• _Input for this task_:
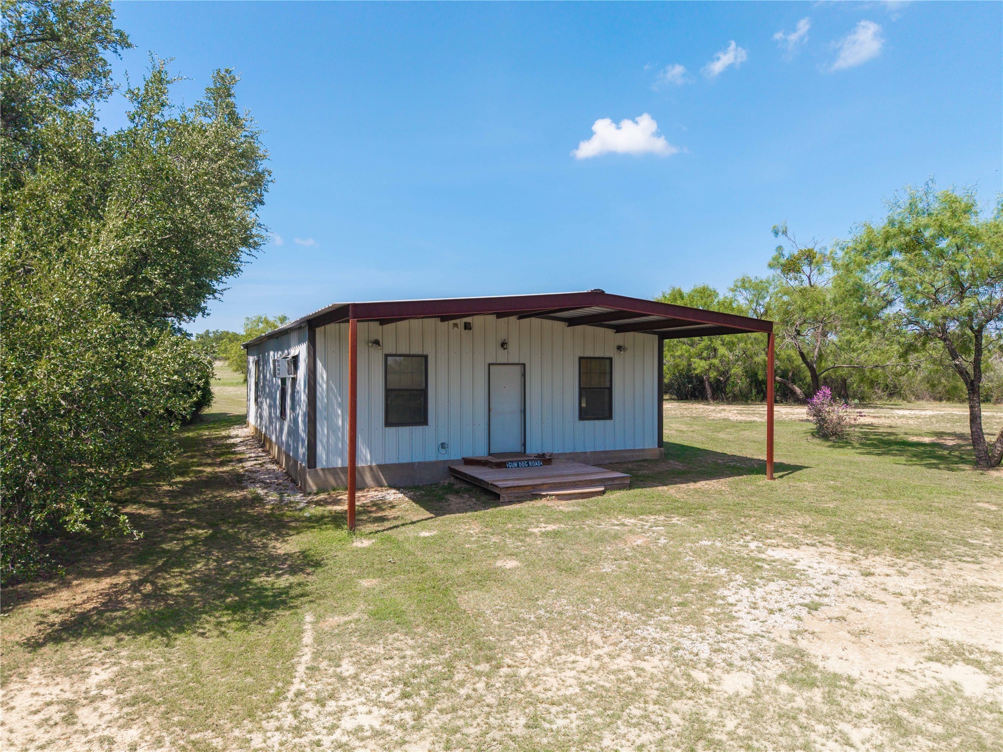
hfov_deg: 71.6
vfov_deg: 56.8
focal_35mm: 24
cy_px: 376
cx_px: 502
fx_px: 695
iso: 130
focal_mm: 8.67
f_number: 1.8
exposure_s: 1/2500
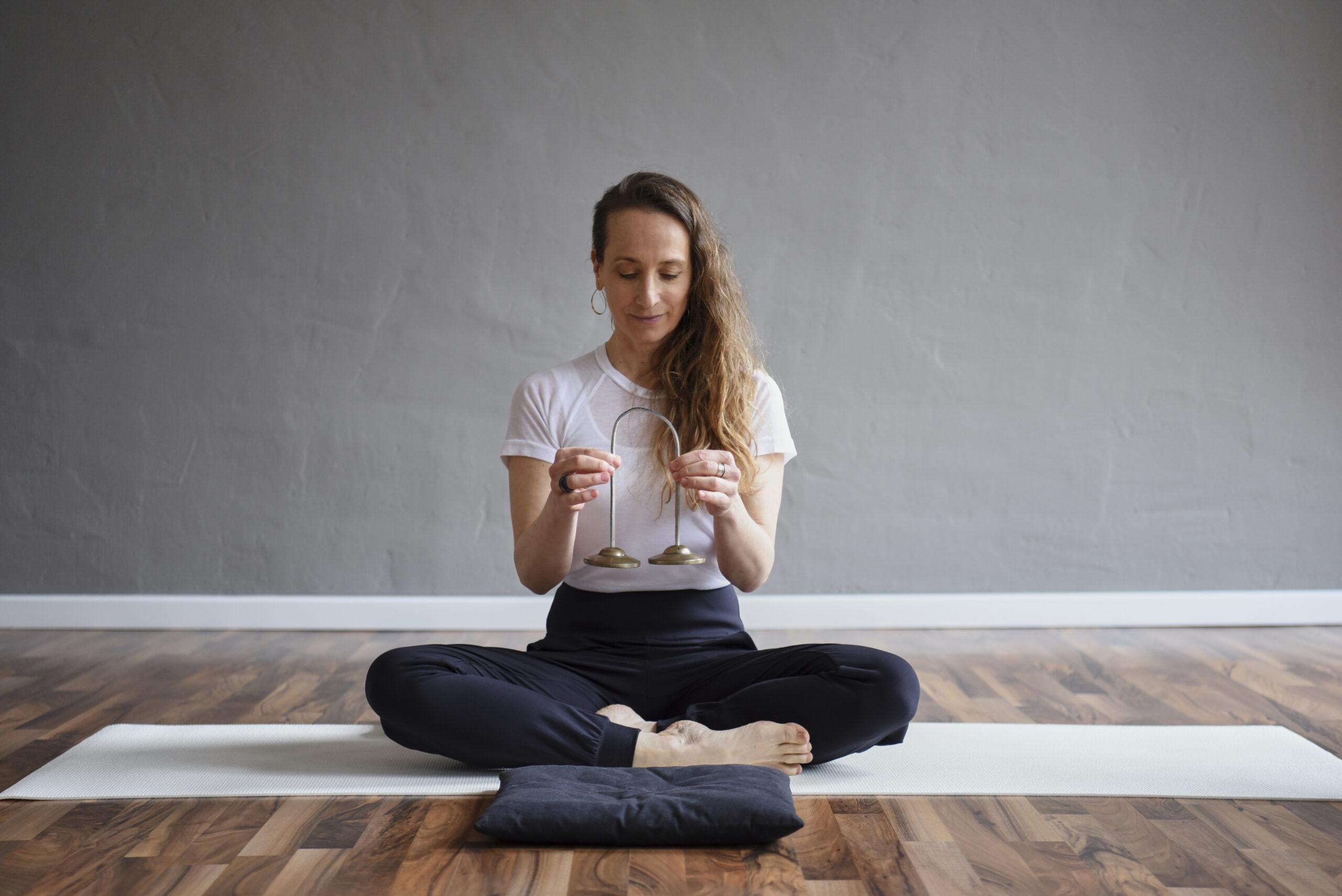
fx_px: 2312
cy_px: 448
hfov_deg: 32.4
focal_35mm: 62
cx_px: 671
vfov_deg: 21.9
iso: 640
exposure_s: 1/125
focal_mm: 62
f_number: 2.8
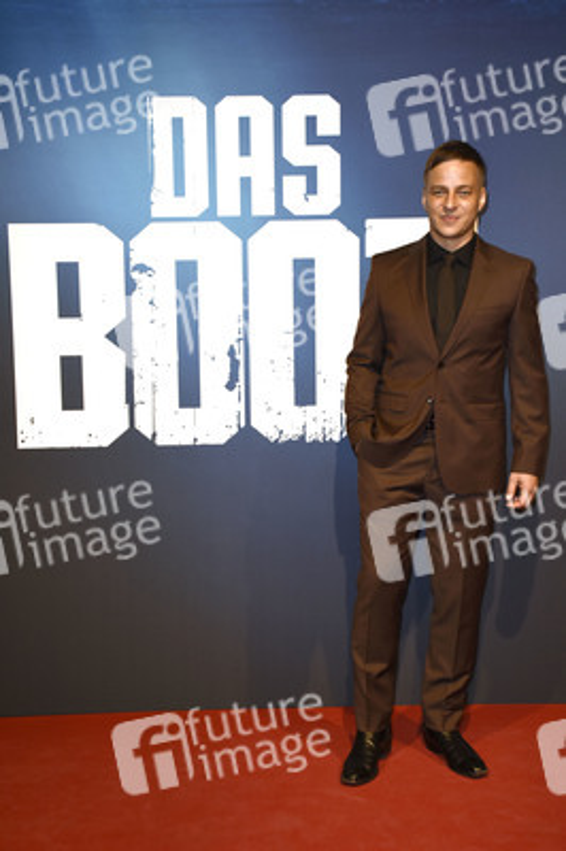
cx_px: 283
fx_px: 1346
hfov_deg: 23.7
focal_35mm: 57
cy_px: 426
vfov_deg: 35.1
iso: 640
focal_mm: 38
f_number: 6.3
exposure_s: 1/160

• _Task details_:
Setting the pictures aside, return exactly the lines from the line with "focal_35mm: 62" through the last line of the listing above.

• _Reply_:
focal_35mm: 62
cx_px: 671
vfov_deg: 21.9
iso: 640
exposure_s: 1/125
focal_mm: 62
f_number: 2.8
cx_px: 283
fx_px: 1346
hfov_deg: 23.7
focal_35mm: 57
cy_px: 426
vfov_deg: 35.1
iso: 640
focal_mm: 38
f_number: 6.3
exposure_s: 1/160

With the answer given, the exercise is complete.